New Delhi, la mégapole tentaculaire abritant plus de 30 millions d’âmes, se retrouve une fois de plus prise au piège d’un épais brouillard de pollution. Lundi, les niveaux de particules fines PM2.5, les plus néfastes pour la santé car s’infiltrant dans le sang, ont atteint des sommets vertigineux, dépassant de 60 fois les seuils recommandés par l’Organisation Mondiale de la Santé.
Un cocktail toxique devenu habituel
Chaque hiver, c’est le même scénario cauchemardesque qui se répète dans la capitale indienne. Les fumées d’usines, les gaz d’échappement et les brûlis agricoles se mélangent, formant un smog irrespirable qui enveloppe la ville. Dans certains quartiers lundi matin, les concentrations en PM2.5 ont atteint la valeur ahurissante de 907 microgrammes par mètre cube.
Face à cette situation critique, les autorités ont déclenché dimanche soir le niveau d’alerte maximal. La plupart des écoles sont restées portes closes et la circulation des véhicules les plus polluants strictement limitée. Mais ces mesures suffisent-elles ?
Des habitants désemparés
Pour les millions de citadins contraints de vivre dans cet air vicié, le quotidien vire au calvaire. « J’ai les yeux qui brûlent depuis plusieurs jours », témoigne Subodh Kumar, conducteur de rickshaw. « Je ne sais pas ce que le gouvernement fait contre ça, mais moi je dois être sur la route, qu’est-ce que je ferai sinon ? ».
Beaucoup n’ont pas les moyens de s’équiper en purificateurs d’air ou d’avoir un logement bien isolé. « Qui peut se payer un purificateur d’air quand il a du mal à payer ses factures ? », s’insurge Rinku Kumar, chauffeur de « tuk-tuk ». « Les riches ministres et les hauts fonctionnaires peuvent se permettre de rester chez eux, pas les gens ordinaires comme nous ».
Des autorités pointées du doigt
Si les conditions météorologiques hivernales, avec des vents faibles et des températures basses, favorisent la stagnation des polluants, beaucoup dénoncent l’inaction des pouvoirs publics. La Cour suprême a récemment ajouté l’air pur à la liste des droits fondamentaux, sommant le gouvernement d’agir.
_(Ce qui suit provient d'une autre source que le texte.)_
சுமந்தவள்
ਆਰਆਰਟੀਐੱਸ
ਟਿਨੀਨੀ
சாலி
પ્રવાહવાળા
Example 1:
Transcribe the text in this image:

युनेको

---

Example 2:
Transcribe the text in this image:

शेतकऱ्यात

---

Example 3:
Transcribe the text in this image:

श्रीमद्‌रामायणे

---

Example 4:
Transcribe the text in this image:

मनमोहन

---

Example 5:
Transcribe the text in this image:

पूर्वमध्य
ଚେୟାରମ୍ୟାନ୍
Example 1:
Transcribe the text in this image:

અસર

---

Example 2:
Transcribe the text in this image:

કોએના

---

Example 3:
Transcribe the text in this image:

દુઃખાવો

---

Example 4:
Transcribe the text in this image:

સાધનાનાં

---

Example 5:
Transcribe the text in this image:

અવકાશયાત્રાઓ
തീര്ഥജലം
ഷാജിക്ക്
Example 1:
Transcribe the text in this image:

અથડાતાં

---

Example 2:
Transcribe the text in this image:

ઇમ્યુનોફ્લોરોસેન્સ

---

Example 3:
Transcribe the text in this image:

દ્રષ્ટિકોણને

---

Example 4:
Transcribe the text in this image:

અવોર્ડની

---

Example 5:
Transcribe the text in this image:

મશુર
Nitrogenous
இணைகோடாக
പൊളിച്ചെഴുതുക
Mais les initiatives restent timides, à l’image de ce drone présenté par la ville pour pulvériser de l’eau sur les zones les plus polluées. « Des mesurettes », fustigent les ONG, qui prônent de « stopper les émissions à leur base », notamment les brûlis agricoles dénoncés par la ministre en cheffe de New Delhi.
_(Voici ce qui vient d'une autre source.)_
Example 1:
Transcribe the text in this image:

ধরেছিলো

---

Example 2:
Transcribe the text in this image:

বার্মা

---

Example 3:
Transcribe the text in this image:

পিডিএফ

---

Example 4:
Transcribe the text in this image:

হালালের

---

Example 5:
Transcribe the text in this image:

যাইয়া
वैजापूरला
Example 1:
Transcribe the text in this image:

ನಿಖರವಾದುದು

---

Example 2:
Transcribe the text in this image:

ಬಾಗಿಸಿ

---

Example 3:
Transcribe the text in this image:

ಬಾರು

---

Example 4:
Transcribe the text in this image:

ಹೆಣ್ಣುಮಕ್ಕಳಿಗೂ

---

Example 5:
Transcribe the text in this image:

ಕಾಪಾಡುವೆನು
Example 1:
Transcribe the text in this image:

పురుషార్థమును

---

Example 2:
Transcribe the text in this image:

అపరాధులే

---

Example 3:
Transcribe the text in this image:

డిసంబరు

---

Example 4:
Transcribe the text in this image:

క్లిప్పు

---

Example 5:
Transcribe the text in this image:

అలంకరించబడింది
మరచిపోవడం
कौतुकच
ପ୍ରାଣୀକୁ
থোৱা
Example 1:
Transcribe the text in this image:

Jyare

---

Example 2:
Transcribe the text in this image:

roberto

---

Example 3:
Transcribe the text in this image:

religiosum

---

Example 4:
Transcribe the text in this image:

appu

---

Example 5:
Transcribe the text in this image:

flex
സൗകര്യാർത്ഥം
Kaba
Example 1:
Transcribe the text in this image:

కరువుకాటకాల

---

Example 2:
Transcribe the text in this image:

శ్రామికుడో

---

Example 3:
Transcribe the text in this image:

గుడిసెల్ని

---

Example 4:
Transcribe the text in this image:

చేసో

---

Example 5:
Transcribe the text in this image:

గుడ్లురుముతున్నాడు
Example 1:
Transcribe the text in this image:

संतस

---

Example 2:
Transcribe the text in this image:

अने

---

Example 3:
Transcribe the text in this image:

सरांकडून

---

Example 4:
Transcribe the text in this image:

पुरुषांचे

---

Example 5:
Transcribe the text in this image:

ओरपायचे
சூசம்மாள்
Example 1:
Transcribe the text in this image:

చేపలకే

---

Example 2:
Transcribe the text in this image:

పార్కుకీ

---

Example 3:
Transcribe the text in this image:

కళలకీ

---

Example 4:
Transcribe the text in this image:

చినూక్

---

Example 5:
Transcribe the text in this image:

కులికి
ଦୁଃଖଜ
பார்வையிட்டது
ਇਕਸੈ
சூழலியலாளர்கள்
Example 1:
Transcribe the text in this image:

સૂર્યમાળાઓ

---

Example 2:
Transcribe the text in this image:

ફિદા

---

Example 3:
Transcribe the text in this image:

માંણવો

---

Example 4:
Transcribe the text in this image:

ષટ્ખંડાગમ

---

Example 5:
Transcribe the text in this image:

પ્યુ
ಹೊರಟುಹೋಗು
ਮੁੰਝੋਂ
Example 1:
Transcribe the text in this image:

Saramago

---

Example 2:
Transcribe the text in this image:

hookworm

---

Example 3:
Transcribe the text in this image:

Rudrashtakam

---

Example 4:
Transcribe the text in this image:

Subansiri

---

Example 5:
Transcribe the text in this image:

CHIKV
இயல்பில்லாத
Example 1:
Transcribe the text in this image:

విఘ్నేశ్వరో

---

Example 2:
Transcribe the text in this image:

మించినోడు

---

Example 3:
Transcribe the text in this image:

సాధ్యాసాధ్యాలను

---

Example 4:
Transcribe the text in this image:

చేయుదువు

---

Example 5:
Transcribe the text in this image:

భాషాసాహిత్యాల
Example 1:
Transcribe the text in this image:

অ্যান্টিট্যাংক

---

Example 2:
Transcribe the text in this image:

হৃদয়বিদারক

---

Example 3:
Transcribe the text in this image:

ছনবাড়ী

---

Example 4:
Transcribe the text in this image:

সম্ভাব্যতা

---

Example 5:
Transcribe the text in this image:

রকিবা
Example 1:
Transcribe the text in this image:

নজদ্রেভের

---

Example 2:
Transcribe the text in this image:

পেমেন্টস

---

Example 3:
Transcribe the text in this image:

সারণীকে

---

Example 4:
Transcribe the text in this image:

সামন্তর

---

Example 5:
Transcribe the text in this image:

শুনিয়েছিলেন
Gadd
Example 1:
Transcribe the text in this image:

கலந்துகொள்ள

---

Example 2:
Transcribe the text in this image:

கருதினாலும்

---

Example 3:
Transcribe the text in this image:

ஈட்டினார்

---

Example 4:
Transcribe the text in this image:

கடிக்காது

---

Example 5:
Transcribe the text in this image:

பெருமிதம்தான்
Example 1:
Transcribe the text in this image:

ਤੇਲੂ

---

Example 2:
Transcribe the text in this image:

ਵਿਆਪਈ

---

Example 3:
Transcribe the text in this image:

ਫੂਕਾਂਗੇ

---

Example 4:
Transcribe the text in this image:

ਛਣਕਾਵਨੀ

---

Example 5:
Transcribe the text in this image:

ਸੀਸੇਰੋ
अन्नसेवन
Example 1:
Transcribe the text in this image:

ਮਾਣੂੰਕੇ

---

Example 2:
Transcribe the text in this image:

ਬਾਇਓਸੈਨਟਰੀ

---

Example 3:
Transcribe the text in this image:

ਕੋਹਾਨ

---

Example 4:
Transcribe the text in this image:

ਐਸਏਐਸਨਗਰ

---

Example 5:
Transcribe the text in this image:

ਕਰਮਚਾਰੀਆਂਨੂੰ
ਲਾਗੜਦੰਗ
Un enjeu de santé publique majeur
Car au-delà de l’inconfort, cette pollution de l’air représente une véritable bombe sanitaire à retardement. Selon une étude du Lancet, elle aurait causé 1,67 million de décès en Inde rien qu’en 2019. Les particules fines sont à l’origine de nombreuses pathologies :
- Maladies cardiovasculaires
- Maladies respiratoires
- Cancers du poumon
Un fléau d’autant plus injuste qu’il frappe en premier lieu les populations les plus vulnérables. À New Delhi, l’urgence est là. Il est temps pour les autorités de prendre des mesures à la hauteur de cette crise, sans quoi c’est toute une génération qui risque de payer le prix fort de cette négligence.